* [ACTION ITEM]
Extract every line starting at the line that contains "of unremarkable human" and ending with the final line of the data, inclusive; give only those lines, word for word.

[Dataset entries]
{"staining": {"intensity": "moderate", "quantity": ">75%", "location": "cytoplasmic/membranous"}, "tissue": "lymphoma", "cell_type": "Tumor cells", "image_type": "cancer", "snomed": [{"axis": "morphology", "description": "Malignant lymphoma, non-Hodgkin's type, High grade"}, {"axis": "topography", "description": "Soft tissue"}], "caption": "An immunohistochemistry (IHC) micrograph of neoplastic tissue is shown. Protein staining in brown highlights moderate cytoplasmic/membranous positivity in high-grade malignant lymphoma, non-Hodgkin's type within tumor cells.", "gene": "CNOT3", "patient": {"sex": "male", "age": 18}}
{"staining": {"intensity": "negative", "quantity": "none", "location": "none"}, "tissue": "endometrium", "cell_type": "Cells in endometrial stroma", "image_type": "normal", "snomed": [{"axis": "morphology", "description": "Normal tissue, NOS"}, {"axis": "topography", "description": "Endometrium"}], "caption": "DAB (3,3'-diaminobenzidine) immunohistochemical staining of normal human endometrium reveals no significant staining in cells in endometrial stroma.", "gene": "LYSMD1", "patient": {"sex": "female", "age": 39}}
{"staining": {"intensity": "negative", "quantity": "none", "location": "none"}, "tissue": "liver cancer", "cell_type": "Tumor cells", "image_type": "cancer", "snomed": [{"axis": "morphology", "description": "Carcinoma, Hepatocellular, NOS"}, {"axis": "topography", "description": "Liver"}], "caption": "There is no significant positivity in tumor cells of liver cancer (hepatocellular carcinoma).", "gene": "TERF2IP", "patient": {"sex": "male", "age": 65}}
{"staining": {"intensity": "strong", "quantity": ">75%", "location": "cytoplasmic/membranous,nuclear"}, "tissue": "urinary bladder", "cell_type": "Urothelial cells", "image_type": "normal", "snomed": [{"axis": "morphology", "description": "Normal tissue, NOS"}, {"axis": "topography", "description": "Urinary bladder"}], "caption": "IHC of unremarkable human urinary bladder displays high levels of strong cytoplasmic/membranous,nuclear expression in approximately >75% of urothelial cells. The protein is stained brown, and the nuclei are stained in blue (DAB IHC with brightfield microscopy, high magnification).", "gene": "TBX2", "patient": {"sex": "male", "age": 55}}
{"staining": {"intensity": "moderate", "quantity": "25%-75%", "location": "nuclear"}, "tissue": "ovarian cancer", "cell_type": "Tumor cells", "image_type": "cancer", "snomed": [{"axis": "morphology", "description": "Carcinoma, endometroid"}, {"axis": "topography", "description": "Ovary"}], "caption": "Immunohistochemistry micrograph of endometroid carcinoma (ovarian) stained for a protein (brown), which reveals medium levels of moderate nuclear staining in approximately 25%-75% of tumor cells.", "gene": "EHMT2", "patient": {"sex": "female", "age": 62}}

* [ANSWER SPACE]
{"staining": {"intensity": "strong", "quantity": ">75%", "location": "cytoplasmic/membranous,nuclear"}, "tissue": "urinary bladder", "cell_type": "Urothelial cells", "image_type": "normal", "snomed": [{"axis": "morphology", "description": "Normal tissue, NOS"}, {"axis": "topography", "description": "Urinary bladder"}], "caption": "IHC of unremarkable human urinary bladder displays high levels of strong cytoplasmic/membranous,nuclear expression in approximately >75% of urothelial cells. The protein is stained brown, and the nuclei are stained in blue (DAB IHC with brightfield microscopy, high magnification).", "gene": "TBX2", "patient": {"sex": "male", "age": 55}}
{"staining": {"intensity": "moderate", "quantity": "25%-75%", "location": "nuclear"}, "tissue": "ovarian cancer", "cell_type": "Tumor cells", "image_type": "cancer", "snomed": [{"axis": "morphology", "description": "Carcinoma, endometroid"}, {"axis": "topography", "description": "Ovary"}], "caption": "Immunohistochemistry micrograph of endometroid carcinoma (ovarian) stained for a protein (brown), which reveals medium levels of moderate nuclear staining in approximately 25%-75% of tumor cells.", "gene": "EHMT2", "patient": {"sex": "female", "age": 62}}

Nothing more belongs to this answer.